Internet as a disruptive force

For tomorrow night’s Fertile Ambition call, my argument is that the internet is an inherently disruptive force for institutions and industries whose business models don’t take advantage of a flattening world. Pragmatically speaking, I’ve identified the music, movie, and news industries as ones which have already been at the receiving end of this characteristic. In the near future, I see at least the political and educational systems facing serious change.

One effect of the disruption I’ve identified, but have no support for at the moment, is that the institution has a reduced capacity to fulfill its tasks through the duration of the evolution. Moreover, if there are no support mechanisms in place, then society’s capacity to function in the affected arena is seriously hindered. Alternative methods of education are abundant on the internet, but I can’t think of any backups we have for the current political process.

There are at least several questions I still have. How valid is this premise (and is it concrete enough)? What other institutions or industries are vulnerable? How do institutions take preemptive action to address the changes they will eventually have to deal with? Most importantly, what are the discrete components of each stage of institutional evolution?

3 Comments

Shane Lofgren October 27, 2008 Reply

I like this conversation; however, I think that your argument is unclear.

“the internet is an inherently disruptive force for institutions and industries whose business models don’t take advantage of a flattening world.”

What exactly do you mean by disruptive? That the institution/industry will undergo rapid change?
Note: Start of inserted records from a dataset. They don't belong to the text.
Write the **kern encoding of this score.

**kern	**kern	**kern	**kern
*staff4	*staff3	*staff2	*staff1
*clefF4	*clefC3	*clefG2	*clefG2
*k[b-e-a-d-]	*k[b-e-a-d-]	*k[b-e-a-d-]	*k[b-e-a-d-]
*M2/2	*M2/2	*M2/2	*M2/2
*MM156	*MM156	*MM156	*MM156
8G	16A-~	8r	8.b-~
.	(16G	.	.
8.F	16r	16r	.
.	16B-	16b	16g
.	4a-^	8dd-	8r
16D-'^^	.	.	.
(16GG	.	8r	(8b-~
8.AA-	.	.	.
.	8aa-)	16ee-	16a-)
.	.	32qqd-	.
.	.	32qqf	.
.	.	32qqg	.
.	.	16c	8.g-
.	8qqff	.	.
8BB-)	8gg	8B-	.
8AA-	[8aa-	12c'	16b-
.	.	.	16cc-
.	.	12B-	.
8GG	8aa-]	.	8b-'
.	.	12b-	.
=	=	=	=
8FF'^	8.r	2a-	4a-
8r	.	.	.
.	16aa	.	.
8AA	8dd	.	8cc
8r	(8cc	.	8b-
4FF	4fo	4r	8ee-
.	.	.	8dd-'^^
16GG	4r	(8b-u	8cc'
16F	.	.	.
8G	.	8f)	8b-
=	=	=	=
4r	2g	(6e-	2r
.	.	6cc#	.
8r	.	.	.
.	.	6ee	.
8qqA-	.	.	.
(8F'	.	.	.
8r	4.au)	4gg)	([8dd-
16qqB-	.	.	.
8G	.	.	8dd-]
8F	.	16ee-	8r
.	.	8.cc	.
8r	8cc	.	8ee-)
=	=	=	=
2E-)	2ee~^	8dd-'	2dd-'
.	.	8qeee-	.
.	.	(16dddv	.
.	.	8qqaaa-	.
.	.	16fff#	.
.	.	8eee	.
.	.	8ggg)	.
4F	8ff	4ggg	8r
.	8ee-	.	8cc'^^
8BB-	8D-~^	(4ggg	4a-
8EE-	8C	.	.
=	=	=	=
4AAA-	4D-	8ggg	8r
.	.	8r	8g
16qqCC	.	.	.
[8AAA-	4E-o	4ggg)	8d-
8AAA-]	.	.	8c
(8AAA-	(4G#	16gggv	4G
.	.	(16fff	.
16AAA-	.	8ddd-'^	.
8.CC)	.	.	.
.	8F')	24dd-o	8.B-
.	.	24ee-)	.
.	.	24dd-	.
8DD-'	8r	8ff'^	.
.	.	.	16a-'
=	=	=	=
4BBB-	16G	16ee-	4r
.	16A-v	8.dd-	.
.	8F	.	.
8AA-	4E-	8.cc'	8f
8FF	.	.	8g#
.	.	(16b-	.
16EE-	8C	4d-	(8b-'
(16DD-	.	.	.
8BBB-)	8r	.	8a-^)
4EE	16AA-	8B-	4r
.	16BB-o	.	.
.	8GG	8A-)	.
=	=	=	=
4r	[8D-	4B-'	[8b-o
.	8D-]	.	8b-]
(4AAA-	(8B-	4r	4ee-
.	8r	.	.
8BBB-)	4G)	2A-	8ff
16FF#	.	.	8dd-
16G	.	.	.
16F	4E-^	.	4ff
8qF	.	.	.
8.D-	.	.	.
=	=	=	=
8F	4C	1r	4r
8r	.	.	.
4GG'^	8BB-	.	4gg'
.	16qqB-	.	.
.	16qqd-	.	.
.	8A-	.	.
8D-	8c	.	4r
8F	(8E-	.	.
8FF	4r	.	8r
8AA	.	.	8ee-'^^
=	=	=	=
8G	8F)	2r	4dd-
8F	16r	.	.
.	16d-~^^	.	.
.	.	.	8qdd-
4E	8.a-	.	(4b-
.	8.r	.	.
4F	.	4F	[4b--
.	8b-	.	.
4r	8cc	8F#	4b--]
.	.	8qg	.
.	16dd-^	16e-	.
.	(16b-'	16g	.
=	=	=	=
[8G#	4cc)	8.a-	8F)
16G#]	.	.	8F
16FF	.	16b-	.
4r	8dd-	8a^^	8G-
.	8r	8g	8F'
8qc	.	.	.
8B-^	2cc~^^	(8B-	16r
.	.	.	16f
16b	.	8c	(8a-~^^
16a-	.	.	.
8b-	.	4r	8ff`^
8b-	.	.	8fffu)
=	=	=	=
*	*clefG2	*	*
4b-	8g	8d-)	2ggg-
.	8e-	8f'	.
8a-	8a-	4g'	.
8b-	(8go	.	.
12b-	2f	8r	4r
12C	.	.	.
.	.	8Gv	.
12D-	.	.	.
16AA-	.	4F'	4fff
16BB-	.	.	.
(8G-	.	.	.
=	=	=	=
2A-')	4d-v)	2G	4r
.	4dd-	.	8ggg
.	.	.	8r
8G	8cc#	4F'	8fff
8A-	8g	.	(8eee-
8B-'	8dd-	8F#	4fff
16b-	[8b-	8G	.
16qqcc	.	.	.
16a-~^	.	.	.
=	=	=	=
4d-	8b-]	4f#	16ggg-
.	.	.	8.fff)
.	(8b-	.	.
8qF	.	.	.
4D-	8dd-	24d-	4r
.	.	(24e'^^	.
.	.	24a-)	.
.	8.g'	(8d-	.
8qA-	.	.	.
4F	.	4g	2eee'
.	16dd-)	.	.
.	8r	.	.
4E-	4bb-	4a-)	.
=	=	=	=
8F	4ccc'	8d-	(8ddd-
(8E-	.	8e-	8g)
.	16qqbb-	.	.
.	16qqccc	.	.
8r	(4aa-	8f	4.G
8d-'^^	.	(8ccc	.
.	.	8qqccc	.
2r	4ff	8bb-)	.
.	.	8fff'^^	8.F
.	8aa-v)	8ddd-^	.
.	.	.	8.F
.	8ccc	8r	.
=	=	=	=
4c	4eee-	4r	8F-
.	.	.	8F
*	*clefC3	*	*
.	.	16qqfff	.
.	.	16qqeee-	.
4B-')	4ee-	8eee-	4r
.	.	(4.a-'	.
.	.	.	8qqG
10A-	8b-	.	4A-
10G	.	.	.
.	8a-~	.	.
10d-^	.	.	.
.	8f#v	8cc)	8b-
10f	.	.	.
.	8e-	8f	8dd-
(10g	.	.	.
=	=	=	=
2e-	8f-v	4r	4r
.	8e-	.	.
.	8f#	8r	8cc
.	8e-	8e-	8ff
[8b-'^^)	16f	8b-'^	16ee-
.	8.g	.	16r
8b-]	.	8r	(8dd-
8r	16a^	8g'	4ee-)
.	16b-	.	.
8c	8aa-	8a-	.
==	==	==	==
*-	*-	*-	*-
Or that the businesses in the industry will be unstable and go out of business? Or that the goods businesses will be in less demand? With institutions, do you mean that they will have less of an influence and/or will influence fewer people? Do you mean that they will change rapidly and significantly? You kind of have a rough definition of disruption in the second paragraph, but I can’t really follow it well. This is the crux of your argument, so let me know what you mean.

You talk about business models, but I think that that doesn’t apply well to institutions.

Does disruption only happen for institutions and industries that don’t have business models that adapt to the flattening world? Aren’t there other ways disruption happens?

What, exactly, do you mean by flattening world? Are you referring just to globalization, the economic process where economies become increasingly specialized and interconnected according to comparative advantage? Are you talking about Friedman’s definition of “flat,” as in a “flattened playing field,” where one’s ability to succeed is less determined now by where one was born, as a result of globalization? Or, do you mean something else?

“Internet” is your cause, “disruption” is your effect, “flattening world” is your because. Yet two of these three key components of your argument are vague. The because also needs to be fleshed out further so that we can see how these things combine.

Intuitively, it doesn’t quite follow for me. I look at music, for instance, and don’t see an industry that’s going to be disrupted (which I’m guessing means something like “something bad will happen”) because globalization means massively growing markets with disposable income to sell to.

Globalization seems much more disruptive to manufacturers in developed countries, which now have to compete with much lower unskilled labor costs abroad. Music doesn’t really involve a lot of unskilled labor.

Examples both prove and clarify a point, so flesh out your examples and let them do some arguing for you.

My advice is clarify your thesis, and flesh out some examples. I think you have a good idea, but right now it’s still stuck in your head.